▶ Instructions to follow
Reproduce the material word for word, starting at the line that contains "Read against the" and ending at the line that contains "The 26 series shows 1 at A. True or false?". Include both of those lines.

▶ Given entries
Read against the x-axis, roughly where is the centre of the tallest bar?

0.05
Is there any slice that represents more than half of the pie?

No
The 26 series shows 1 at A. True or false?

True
---
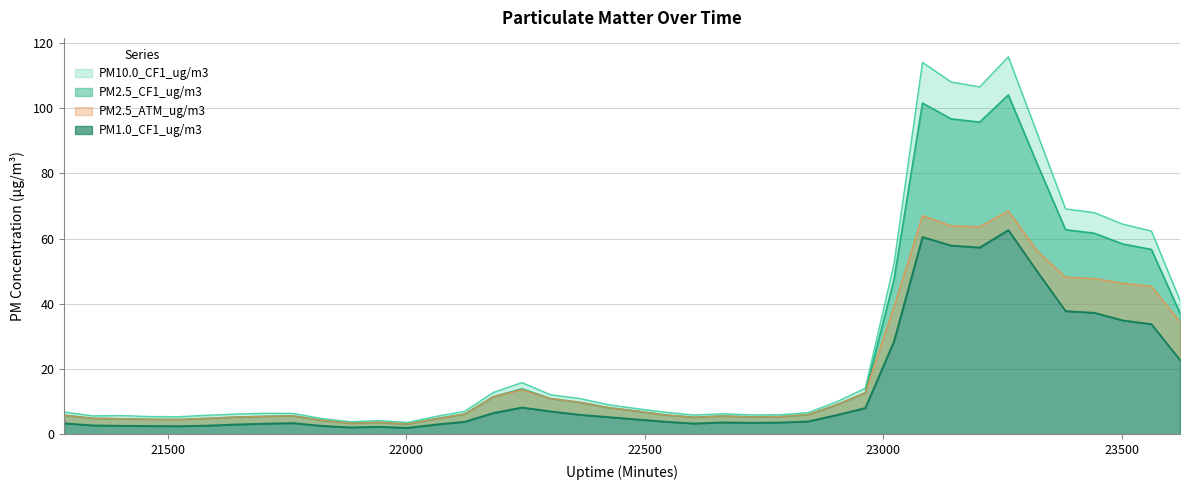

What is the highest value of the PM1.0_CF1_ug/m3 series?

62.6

▶ Expected output
Read against the x-axis, roughly where is the centre of the tallest bar?

0.05
Is there any slice that represents more than half of the pie?

No
The 26 series shows 1 at A. True or false?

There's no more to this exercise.